Copy out the lines of the records below, and only those lines, from the one with "middle dip: (41, 1204)" through the one with "ring tip: (672, 568)", exactly as they appear.

[Start of section]

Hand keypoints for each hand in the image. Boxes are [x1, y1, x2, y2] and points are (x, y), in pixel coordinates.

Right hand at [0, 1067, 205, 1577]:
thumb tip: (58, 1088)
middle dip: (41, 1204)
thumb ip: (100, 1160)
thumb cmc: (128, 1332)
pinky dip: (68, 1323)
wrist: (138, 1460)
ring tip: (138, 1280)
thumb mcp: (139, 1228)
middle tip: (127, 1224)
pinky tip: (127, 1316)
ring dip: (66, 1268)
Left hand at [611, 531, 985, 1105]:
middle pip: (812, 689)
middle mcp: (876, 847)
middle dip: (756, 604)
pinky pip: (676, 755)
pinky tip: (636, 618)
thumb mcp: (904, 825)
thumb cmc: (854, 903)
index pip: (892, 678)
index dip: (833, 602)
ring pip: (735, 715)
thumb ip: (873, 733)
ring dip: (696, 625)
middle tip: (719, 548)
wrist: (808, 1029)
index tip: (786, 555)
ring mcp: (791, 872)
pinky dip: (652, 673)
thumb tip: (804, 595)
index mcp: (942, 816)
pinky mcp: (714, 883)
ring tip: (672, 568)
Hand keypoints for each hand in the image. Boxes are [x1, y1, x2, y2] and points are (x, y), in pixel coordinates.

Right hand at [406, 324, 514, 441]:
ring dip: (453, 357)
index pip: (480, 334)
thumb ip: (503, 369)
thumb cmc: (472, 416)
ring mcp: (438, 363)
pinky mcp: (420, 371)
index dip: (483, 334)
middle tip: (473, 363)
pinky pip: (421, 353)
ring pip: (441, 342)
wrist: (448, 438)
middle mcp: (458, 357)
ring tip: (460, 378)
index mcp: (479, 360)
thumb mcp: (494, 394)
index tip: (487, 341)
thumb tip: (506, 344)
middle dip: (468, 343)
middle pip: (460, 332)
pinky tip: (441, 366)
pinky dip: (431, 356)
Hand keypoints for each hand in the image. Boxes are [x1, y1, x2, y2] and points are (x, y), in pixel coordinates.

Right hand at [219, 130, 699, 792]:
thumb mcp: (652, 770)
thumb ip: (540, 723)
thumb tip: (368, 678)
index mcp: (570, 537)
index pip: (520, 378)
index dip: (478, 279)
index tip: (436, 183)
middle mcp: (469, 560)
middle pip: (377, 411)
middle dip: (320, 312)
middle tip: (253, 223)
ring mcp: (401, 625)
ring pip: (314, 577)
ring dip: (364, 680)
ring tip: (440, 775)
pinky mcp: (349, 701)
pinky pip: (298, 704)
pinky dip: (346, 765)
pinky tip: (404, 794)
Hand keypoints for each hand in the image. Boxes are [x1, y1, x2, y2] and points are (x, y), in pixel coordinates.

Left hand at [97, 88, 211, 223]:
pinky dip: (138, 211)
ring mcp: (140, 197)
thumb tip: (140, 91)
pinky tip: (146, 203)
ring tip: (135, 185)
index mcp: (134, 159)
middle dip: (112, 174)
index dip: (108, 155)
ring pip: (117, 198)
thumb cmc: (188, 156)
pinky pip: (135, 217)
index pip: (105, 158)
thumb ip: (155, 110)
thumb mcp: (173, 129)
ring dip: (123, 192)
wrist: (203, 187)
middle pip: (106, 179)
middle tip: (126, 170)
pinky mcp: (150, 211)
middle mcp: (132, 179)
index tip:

[End of section]

Written response =>
middle dip: (41, 1204)
thumb ip: (100, 1160)
thumb cmc: (128, 1332)
pinky dip: (68, 1323)
wrist: (138, 1460)
ring tip: (138, 1280)
thumb mcp: (139, 1228)
middle tip: (127, 1224)
pinky tip: (127, 1316)
ring dip: (66, 1268)
Left hand at [611, 531, 985, 1105]:
middle pip: (812, 689)
middle mcp: (876, 847)
middle dip: (756, 604)
pinky pip: (676, 755)
pinky tip: (636, 618)
thumb mcp: (904, 825)
thumb cmc: (854, 903)
index pip: (892, 678)
index dip: (833, 602)
ring pip: (735, 715)
thumb ip: (873, 733)
ring dip: (696, 625)
middle tip: (719, 548)
wrist: (808, 1029)
index tip: (786, 555)
ring mcp: (791, 872)
pinky dip: (652, 673)
thumb tip: (804, 595)
index mcp: (942, 816)
pinky mcp: (714, 883)
ring tip: (672, 568)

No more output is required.